近年、ブランド商品の偽造品を販売するなどしていた業者が摘発されることが増えています。

最近だと「オリンピック関連の偽グッズを販売した容疑で逮捕」や「金の延べ板の偽造」など、“偽ブランド品の販売”が話題となり、さまざまな偽造品についてのニュースが目立っています。

もちろん、これらのような「偽造品の販売」は犯罪として取り締まられています。

偽造品の販売が犯罪になる根拠

「偽ブランドを販売するのは犯罪行為である。」それは疑うまでもありませんが、法的にはいったいどのような罪として裁かれるのでしょうか。
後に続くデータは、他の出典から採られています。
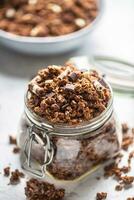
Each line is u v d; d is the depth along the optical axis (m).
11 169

多くの場合は以下の二つの罪に該当する可能性があります。

1.詐欺罪(刑法246条)

第246条
1.人を欺いて財物を交付させた者は、10年以下の懲役に処する。
2.前項の方法により、財産上不法の利益を得、又は他人にこれを得させた者も、同項と同様とする。

一つは刑法上の詐欺罪です。偽物をあたかも「本物」であるかのように販売することで、客をだます行為を罰するための犯罪類型です。

詐欺罪は日常生活においてもなじみ深く、聞いたことがあるという方も多いと思います。一方、2つ目の犯罪はそもそも刑法の定める犯罪ではなく、聞いたことがある人は少ないかもしれません。

2.商標権侵害の罪(商標法78条、78条の2)

第78条
商標権又は専用使用権を侵害した者(第37条又は第67条の規定により商標権又は専用使用権を侵害する行為とみなされる行為を行つた者を除く。)は、10年以下の懲役若しくは1000万円以下の罰金に処し、 又はこれを併科する。  

第78条の2
第37条又は第67条の規定により商標権又は専用使用権を侵害する行為とみなされる行為を行つた者は、 5年以下の懲役若しくは500万円以下の罰金に処し、又はこれを併科する。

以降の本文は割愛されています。